Timestamps get relativized when we re-up a post [1]. That's an artifact of HN's re-upping system [2].

[1] https://hn.algolia.com/?dateRange=all&page=0&prefix=true&que...

[2] https://news.ycombinator.com/item?id=26998308

Sorry for the confusion—I know it's weird but the alternative turns out to be even more confusing and we've never figured out how to square that circle!

mannyv · on May 2, 2024

TL; DR: testing is hard, and developers aren't very good at it.

It also sounds like internal documentation may be lacking, which isn't surprising.

sanxiyn · on May 2, 2024

Well, PostgreSQL has one of the best internals documentation, it is just that internals are complex, mostly by necessity.

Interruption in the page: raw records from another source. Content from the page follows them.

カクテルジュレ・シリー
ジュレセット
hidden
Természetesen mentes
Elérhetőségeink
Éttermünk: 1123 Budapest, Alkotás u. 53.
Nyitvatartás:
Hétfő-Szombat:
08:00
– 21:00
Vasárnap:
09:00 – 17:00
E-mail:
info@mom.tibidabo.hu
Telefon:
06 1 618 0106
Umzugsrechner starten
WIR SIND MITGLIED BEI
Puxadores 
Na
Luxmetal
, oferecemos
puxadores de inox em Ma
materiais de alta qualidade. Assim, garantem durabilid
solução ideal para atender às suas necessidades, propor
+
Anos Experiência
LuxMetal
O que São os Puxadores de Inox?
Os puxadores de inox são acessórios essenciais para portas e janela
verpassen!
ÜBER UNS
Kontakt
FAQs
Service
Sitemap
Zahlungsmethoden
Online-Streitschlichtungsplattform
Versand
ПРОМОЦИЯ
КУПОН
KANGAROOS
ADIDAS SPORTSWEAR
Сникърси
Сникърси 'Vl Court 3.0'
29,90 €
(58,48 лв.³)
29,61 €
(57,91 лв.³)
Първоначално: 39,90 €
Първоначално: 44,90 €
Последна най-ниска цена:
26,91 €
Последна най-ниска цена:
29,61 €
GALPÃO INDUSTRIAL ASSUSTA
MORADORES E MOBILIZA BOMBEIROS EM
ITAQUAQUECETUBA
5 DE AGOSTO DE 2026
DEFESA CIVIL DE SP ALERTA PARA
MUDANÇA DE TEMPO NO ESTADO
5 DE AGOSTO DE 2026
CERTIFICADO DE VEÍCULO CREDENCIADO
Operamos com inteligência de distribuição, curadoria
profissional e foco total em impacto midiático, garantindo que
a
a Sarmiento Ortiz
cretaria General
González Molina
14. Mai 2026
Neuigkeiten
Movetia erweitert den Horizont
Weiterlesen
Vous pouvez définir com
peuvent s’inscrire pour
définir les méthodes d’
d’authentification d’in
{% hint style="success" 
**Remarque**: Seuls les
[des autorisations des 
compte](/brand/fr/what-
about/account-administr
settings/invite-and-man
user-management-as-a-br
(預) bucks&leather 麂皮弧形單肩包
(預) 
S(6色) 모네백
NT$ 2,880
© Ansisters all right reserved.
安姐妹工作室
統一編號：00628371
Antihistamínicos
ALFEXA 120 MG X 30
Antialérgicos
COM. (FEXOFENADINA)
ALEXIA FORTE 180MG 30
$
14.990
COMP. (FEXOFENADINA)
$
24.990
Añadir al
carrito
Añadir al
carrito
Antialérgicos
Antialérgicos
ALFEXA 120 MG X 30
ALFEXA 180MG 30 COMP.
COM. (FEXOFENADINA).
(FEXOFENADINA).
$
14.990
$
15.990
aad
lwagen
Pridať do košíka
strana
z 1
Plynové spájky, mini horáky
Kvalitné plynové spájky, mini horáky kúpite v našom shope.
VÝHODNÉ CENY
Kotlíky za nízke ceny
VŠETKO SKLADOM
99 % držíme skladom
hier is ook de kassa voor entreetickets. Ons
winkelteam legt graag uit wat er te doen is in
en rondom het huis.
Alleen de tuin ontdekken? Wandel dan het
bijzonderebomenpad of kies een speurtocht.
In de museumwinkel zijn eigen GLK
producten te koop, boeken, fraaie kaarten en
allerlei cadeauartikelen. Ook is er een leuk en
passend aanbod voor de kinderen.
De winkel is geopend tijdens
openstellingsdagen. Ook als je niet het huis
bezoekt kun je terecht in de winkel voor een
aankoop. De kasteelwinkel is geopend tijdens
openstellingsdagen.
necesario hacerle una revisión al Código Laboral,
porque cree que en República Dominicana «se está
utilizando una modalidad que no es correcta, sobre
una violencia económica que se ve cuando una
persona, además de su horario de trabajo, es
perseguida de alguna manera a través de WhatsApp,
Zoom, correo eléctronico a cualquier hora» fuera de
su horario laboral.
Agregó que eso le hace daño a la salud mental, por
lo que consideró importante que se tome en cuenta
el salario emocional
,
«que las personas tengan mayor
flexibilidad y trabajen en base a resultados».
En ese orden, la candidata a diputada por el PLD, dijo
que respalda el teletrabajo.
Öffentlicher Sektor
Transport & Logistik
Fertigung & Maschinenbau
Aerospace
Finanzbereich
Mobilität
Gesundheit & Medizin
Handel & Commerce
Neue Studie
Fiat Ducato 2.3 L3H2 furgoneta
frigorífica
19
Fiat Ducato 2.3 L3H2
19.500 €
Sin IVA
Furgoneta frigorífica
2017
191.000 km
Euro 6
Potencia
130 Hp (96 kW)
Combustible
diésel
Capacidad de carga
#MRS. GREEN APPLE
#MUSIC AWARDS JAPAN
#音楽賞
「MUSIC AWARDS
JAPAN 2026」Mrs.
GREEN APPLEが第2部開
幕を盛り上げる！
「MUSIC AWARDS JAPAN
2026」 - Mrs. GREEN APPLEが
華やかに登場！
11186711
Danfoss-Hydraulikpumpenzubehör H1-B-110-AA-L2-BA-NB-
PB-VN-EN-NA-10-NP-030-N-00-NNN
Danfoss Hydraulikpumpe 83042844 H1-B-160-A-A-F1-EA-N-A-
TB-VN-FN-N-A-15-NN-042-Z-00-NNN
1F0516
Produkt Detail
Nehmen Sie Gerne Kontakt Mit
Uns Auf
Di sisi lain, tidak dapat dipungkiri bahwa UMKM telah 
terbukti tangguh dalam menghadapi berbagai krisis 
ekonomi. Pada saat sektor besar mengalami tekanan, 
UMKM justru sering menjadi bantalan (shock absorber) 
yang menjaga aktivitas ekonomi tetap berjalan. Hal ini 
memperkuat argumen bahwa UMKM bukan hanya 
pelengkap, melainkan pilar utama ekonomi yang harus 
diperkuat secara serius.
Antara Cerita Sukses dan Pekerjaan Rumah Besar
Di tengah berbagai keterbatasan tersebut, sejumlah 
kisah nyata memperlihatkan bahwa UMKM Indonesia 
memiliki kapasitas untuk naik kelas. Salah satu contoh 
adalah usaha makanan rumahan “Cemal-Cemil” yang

https://www.postgresql.org/docs/current/internals.html

api · on May 2, 2024

[flagged]

quonn · on May 2, 2024

And what does „hard“ even mean? Hard for whom? Hard for the average person? For the average developer? Hard for an expert on a particular topic? Hard for someone having practiced a lot or not?

pstuart · on May 2, 2024

It seems like having a more robust testing framework might help, akin to what SQLite uses?

Obviously easier said than done, but the way he presents things it seems kind of like a push and pray environment.

DowagerDave · on May 2, 2024

I don't think that's fair. The PostgreSQL codebase includes a lot of stuff that isn't included in SQLite, where it's covered by 3rd party projects - I'd bet their quality is nothing like SQLite or PostgreSQL. Tom Lane was involved in these commits and sounds like some of this got by him. His comments have frequently been described as "complete technical manuals", so I think that speaks to the complexity.

paulddraper · on May 2, 2024

PostgreSQL is an order of magnitude more complex and extensible than SQLite.

Any comparison is basic at best.

x0x0 · on May 3, 2024

I suspect it may be closer to 2 orders of magnitude than 1.

eg look at the pg docs re: at least 5 different types of indices are implemented https://www.postgresql.org/docs/current/indexes.html

Everything is like that.

(I'm not bashing sqlite, it's great software, but it has a tiny fraction of the product footprint that pg has.)

paulddraper · on May 3, 2024

*6 different index types.

And that's just core, not even including built-in extensions like bloom.

swader999 · on May 2, 2024

PostgreSQL has different execution paths depending on load, table size, hardware etc which also complicates testing and test setup.